Episode 1 – | Review Score – 3.5/5
Episode 2 – | Review Score – 3.5/5
Episode 3 – | Review Score – 3.5/5
Episode 4 – | Review Score – 3.5/5
Episode 5 – | Review Score – 3.5/5
Episode 6 – | Review Score – 3.5/5
Young Royals is a predictable but well written foray into the trials and tribulations of young love. Specifically, the show hones in on same sex relationships and the conflicted feelings and ideas that can come from that.
To make things more complicated, the show throws in a curveball in the shape of its main protagonist, Prince Wilhelm. As a royal Prince in waiting, a certain expectation is required of him. He needs to be perfect in front of the camera, and at least have a good excuse lined up if he’s not. It’s certainly not an easy life.
All of this begins when Prince Wilhelm is thrust into a new boarding school called Hillerska after a scandalous video of him fighting in a nightclub does the rounds.
With Wilhelm shacked up at school, he meets a range of different students – some more influential than others. At the core of this is August, the big cheese around campus and the one who takes Wilhelm under his wing to make sure he doesn’t mess with the “wrong sort”. Well, that “wrong sort” happens to be beautiful singer and fellow student Simon. As one may expect from this set-up, Wilhelm ignores August’s request.

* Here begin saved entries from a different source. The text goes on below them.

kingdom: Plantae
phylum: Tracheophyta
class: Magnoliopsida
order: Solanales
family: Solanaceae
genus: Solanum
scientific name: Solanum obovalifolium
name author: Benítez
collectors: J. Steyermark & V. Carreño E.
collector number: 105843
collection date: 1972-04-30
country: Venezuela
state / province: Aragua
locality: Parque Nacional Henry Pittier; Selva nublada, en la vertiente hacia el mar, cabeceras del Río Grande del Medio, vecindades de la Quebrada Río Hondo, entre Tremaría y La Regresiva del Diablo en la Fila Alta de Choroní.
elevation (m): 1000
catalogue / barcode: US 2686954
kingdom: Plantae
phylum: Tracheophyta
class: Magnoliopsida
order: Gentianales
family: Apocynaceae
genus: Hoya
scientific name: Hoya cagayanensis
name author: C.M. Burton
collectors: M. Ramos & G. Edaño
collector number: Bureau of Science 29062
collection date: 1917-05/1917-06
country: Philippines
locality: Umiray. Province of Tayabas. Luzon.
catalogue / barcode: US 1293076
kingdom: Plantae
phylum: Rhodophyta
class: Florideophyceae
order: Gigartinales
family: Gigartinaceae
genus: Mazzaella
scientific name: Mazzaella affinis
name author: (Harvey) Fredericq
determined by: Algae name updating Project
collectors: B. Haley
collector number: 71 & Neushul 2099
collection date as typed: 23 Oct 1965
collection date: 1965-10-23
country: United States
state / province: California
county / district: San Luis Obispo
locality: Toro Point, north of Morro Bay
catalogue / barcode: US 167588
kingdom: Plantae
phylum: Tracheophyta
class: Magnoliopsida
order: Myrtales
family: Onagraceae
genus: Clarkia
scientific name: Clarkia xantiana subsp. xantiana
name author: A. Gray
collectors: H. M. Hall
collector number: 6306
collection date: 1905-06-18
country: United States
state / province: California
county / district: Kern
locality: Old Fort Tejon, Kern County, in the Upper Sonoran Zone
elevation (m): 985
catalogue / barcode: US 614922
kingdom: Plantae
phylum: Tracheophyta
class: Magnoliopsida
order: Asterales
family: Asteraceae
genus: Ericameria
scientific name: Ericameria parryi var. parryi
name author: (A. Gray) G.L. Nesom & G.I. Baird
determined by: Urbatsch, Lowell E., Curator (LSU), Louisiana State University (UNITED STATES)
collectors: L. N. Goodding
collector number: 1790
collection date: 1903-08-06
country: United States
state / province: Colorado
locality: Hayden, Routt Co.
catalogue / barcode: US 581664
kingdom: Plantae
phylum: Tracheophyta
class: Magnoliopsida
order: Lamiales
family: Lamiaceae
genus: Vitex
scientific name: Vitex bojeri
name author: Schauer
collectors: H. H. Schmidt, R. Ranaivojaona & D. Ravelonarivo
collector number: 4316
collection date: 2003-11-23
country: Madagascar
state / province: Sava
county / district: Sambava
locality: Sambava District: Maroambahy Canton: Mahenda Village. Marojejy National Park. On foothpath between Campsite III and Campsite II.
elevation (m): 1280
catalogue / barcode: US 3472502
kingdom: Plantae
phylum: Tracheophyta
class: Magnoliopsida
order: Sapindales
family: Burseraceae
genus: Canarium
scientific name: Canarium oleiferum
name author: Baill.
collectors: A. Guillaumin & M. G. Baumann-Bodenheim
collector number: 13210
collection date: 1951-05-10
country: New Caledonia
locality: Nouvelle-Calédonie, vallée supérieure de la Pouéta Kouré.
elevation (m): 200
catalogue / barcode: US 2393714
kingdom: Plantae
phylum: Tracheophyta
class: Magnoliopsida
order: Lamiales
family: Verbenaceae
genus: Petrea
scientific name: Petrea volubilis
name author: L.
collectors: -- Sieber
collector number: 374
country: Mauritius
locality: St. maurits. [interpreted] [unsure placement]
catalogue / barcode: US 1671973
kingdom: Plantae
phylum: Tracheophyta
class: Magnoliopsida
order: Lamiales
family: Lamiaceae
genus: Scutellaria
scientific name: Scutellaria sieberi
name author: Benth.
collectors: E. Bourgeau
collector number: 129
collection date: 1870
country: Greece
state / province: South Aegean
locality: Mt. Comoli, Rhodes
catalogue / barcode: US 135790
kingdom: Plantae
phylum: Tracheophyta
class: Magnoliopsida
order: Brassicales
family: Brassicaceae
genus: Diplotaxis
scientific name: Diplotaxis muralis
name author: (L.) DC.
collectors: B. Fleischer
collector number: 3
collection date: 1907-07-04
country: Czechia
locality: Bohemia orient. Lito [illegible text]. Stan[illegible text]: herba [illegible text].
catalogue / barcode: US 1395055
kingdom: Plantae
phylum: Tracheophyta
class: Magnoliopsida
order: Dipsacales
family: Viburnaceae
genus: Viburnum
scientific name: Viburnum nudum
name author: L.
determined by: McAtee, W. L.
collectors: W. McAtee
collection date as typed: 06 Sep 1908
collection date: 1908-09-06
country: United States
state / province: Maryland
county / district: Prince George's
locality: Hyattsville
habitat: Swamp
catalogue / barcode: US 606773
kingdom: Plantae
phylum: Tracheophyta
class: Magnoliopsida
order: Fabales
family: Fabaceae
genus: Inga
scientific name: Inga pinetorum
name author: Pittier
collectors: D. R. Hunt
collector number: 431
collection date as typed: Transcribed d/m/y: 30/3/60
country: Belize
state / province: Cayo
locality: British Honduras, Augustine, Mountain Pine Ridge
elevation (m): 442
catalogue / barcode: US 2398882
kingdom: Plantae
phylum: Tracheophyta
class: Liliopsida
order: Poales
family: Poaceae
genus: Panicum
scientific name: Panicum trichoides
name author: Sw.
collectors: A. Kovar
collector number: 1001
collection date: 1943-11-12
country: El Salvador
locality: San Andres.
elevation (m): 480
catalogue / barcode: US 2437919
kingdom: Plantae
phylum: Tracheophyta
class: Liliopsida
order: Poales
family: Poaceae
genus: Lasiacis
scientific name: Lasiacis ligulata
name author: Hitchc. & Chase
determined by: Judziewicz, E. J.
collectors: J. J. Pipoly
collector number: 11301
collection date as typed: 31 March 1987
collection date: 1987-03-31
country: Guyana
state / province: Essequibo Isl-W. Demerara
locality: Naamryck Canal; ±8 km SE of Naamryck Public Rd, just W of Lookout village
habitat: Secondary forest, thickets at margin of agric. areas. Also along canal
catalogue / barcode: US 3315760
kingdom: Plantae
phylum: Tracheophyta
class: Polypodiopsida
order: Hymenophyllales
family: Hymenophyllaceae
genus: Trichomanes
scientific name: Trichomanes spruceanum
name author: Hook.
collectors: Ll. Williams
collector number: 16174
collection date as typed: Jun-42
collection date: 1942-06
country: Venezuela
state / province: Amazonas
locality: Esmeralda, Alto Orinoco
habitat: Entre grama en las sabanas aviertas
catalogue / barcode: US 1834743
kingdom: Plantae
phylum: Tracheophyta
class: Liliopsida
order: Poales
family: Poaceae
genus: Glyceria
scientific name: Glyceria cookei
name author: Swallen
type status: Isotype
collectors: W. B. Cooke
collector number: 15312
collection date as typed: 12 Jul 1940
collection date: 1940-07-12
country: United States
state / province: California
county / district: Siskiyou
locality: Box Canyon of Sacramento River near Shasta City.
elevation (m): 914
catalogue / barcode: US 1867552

The first few chapters work to introduce all of our characters before eventually throwing in our forbidden romance angle. Simon and Wilhelm have clear chemistry together and they embark on a whirlwind romance that essentially consumes the six episodes.
In order to fill the run-time though, Young Royals also dabbles with a couple of other sub-plots to mixed effect. Because of the chemistry between Simon and Wilhelm, the other characters fail to really match them with their stories.
There’s a sort of half-baked love triangle here between Simon’s sister Sara and Wilhelm’s pre-school friend Felice, with August tucked in the middle of these two. However, the show never dives in deeper than the surface level ideas with this and it ultimately falls flat.
The first half of the show does feel like it slips into cliched waters at times. The first few episodes are particularly guilty of this, with characters like August feeling like the “rich kid” archetype. However, given time he does actually have a lot more going on and there’s genuine reasons to explain why he is the way that he is.
Likewise, Simon and Wilhelm both have individual subplots here alongside their romance which involve their families. I won’t dive too deeply into this for spoiler purposes. Suffice to say, it definitely works well to make this character-driven drama deeper than its predictable story would have you believe.
While Young Royals holds no surprises, it is a well written foray into the trials and tribulations of same sex romance. The ending is left open for a follow-up, although the dreaded Netflix cliffhanger doesn’t make an appearance which is good. The unique angle into LGBTQ+ issues, coupled with some cracking chemistry between its lead pair, make this an easy recommendation.
Young Royals launches on Netflix worldwide 1st July 2021!